--- RECORDED INFORMATION Enclosed Below ---

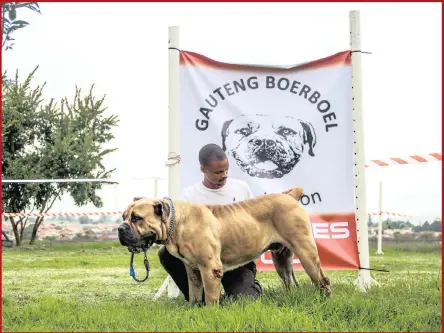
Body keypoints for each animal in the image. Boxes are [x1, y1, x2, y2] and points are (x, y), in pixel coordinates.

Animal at [118, 185, 330, 304]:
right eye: (123, 217)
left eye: (137, 218)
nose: (120, 228)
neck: (176, 222)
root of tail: (289, 195)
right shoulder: (193, 271)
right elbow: (195, 294)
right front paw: (193, 310)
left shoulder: (210, 269)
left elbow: (211, 297)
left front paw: (209, 313)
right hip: (281, 259)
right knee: (290, 281)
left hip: (306, 252)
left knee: (322, 280)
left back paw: (324, 301)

--- End of Enclosed RECORDED INFORMATION ---

_TASK DIRECTIONS_: Give back the material above exactly, with each picture removed.

_OUTPUT FOR THIS TASK_:
Body keypoints for each animal in the image. Boxes are [x1, y1, x2, y2] and points are (x, y), in pixel coordinates.

Animal at [118, 185, 330, 304]:
right eye: (123, 217)
left eye: (137, 218)
nose: (120, 228)
neck: (176, 222)
root of tail: (289, 195)
right shoulder: (193, 271)
right elbow: (195, 294)
right front paw: (193, 310)
left shoulder: (210, 269)
left elbow: (211, 297)
left front paw: (209, 313)
right hip: (281, 259)
right knee: (290, 281)
left hip: (306, 252)
left knee: (322, 280)
left back paw: (324, 301)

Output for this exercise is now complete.